The lawsuit, filed April 3, sought a mass release or transfer of elderly and medically compromised inmates.
Dart has said his office has already taken steps to protect inmates and staff, while also releasing several hundred inmates charged with or convicted of non-violent crimes. Dart said his dilemma is that 70 per cent of inmates have either been convicted or are accused of violent crimes.
Jeffery Pendleton, 59, who was being held on drug and weapons charges, appears to have died from complications of COVID-19, Dart has said.

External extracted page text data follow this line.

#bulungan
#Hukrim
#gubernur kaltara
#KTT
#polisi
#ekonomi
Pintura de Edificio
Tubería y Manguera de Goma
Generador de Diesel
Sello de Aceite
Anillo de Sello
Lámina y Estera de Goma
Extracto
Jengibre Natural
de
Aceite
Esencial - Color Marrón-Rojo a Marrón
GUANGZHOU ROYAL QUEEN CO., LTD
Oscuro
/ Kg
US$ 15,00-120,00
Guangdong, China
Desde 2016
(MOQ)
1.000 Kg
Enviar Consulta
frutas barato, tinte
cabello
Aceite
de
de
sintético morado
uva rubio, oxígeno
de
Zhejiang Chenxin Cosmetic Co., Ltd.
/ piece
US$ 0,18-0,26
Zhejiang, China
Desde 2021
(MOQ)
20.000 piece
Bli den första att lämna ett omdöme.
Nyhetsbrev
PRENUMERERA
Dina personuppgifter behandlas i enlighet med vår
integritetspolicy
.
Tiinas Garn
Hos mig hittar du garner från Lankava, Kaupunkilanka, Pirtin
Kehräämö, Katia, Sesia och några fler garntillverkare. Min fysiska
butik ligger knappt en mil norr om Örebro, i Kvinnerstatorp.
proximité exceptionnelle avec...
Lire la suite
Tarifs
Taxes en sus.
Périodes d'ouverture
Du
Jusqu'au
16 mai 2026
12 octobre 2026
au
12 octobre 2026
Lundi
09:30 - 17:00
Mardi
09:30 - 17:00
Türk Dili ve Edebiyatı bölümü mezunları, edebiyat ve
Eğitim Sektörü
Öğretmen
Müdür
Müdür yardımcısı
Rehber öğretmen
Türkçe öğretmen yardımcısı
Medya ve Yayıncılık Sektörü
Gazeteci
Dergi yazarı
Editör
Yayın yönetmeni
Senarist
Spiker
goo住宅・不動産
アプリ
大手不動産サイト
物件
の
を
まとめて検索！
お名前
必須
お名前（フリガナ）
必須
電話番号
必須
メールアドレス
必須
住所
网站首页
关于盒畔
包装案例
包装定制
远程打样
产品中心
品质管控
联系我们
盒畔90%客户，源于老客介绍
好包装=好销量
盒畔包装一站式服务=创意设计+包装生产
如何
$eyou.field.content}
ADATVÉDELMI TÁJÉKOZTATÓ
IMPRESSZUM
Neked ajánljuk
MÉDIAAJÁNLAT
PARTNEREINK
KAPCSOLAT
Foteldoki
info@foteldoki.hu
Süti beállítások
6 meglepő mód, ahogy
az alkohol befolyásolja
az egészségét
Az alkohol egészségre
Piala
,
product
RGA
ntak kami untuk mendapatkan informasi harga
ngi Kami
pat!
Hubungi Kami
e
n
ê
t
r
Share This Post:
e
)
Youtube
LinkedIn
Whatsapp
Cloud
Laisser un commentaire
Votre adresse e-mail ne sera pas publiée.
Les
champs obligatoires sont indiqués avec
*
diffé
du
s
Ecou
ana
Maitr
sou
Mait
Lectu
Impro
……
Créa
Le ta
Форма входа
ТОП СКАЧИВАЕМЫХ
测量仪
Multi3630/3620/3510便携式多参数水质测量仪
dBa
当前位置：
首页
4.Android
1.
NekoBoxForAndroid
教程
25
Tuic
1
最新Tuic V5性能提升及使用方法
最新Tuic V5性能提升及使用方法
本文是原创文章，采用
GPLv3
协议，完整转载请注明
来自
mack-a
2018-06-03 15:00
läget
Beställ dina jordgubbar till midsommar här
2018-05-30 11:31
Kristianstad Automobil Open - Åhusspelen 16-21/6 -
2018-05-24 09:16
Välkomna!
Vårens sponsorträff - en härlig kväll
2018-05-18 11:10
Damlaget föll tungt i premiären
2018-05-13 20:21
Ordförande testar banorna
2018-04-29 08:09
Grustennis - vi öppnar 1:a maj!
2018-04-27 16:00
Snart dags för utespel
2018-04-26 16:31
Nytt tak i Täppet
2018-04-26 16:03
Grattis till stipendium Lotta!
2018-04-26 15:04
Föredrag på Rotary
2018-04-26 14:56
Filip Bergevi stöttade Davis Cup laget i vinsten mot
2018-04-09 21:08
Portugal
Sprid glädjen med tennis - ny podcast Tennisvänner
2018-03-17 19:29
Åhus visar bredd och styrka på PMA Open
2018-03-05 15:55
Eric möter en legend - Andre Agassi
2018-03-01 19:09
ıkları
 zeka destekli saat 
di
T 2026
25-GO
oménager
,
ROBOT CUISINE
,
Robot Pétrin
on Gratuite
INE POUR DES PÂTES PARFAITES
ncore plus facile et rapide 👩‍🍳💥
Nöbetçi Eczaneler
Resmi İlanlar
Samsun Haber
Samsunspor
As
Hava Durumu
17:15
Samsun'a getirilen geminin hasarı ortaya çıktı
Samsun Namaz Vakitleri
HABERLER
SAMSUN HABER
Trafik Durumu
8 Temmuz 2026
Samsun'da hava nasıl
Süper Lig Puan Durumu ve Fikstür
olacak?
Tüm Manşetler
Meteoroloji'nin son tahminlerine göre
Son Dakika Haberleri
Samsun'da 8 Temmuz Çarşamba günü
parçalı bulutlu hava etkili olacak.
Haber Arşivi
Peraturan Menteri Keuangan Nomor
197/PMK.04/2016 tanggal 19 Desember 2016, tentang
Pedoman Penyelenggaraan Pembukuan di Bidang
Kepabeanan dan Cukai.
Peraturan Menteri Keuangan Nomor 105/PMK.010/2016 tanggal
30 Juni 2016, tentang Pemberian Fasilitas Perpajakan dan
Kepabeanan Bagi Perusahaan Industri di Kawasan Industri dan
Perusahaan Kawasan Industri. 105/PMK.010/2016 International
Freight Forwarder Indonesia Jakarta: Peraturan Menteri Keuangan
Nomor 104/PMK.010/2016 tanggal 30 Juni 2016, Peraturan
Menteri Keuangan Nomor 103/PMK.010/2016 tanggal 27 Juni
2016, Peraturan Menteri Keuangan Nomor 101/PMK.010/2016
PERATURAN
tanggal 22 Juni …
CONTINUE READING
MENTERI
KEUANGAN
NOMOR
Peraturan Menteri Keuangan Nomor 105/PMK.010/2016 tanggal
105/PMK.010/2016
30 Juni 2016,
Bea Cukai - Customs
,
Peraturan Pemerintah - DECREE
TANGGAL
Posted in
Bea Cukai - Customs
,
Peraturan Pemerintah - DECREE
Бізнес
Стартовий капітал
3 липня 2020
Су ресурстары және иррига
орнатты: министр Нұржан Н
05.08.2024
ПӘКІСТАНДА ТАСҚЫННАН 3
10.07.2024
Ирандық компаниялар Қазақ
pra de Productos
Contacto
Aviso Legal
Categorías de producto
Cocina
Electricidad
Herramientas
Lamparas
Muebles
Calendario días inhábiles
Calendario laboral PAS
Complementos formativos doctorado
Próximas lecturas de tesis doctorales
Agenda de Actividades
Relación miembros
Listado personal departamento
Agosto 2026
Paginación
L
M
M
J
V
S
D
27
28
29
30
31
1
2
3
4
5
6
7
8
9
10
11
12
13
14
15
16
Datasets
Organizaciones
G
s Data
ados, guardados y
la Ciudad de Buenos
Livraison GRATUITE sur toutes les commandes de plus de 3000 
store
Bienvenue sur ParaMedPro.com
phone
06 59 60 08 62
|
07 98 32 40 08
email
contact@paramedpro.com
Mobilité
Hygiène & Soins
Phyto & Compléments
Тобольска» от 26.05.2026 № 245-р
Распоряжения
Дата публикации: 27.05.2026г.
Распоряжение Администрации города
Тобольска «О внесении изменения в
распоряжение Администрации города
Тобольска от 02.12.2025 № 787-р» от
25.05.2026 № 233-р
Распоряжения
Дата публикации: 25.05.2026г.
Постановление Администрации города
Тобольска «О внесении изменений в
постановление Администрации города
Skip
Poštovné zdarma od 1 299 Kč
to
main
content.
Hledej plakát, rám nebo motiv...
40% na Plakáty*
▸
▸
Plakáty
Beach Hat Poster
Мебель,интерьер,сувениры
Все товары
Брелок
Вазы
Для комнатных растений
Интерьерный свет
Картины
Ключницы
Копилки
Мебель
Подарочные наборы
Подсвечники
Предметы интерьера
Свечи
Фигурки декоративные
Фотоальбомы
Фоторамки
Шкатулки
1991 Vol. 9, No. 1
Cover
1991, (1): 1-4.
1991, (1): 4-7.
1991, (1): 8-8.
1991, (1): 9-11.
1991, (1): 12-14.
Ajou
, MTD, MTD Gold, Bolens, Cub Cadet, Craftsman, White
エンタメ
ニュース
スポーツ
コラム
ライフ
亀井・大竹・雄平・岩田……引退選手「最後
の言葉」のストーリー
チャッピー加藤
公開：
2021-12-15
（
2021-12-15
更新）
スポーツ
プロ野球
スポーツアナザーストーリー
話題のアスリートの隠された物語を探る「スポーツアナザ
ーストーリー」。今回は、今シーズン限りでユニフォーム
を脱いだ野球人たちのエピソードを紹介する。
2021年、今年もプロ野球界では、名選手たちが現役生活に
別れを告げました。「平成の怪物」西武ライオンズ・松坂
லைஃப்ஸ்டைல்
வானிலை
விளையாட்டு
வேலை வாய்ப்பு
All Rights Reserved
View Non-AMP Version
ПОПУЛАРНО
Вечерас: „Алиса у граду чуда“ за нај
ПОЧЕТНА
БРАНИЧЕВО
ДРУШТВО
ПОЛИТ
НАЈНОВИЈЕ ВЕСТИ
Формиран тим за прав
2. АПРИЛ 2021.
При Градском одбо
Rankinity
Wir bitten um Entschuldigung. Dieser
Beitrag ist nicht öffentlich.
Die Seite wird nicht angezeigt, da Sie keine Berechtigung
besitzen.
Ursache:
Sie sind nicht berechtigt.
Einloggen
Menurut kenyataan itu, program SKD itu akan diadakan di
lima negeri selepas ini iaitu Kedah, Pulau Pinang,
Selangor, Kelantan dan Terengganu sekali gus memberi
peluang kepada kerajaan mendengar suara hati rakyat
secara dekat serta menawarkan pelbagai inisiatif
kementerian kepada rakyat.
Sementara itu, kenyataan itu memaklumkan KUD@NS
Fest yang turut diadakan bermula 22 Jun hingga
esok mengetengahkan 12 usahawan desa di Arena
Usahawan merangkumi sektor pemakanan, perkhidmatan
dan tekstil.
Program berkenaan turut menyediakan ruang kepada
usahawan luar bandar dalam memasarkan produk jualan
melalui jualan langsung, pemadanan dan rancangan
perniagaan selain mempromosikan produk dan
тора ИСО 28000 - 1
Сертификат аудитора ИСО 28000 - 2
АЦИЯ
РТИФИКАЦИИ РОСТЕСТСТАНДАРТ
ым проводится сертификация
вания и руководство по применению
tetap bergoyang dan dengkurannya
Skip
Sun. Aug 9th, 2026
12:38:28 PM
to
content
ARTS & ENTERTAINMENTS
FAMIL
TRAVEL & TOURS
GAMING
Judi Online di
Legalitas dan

Pendleton, who had 15 previous convictions, including as a sex offender, was jailed because he could not come up with $5,000 -- or ten percent of the $50,000 bond set by a judge.
The Cook County Public Defender's Office filed an emergency motion for Pendleton's release on March 26 but was denied, four days before he was hospitalized after testing positive for the virus.
"He was and always will be presumed innocent. He died awaiting for his day in court. He should have been sent home," tweeted Amy Campanelli, an attorney at the Chicago Community Bond Fund, a group that advocates for the elimination of the cash bond system.
Along with releasing more inmates, Dart said on his website that he had taken steps to protect them. Measures included early screening and testing of detainees, and increasing availability of personal protective equipment (PPE) and sanitation supplies.
"Detainees who test positive are isolated and receive thorough medical attention and cellmates are quarantined and monitored," he said.
Dart also banned inmates' families from visiting and requires attorneys and clergy members to be screened for virus symptoms.
Incoming inmates are housed in tiers where staff observe for symptoms for seven days before they are transferred to the general population. Cleaning has also increased through the jail and inmates are being educated about preventative hygiene.
Yet, those actions, along with creating an 500-bed quarantine facility and moving inmates from double cells to single cells to increase social distancing, did not stop the spread of the virus -- nor has it satisfied staff who feel slighted by the focus on inmate safety.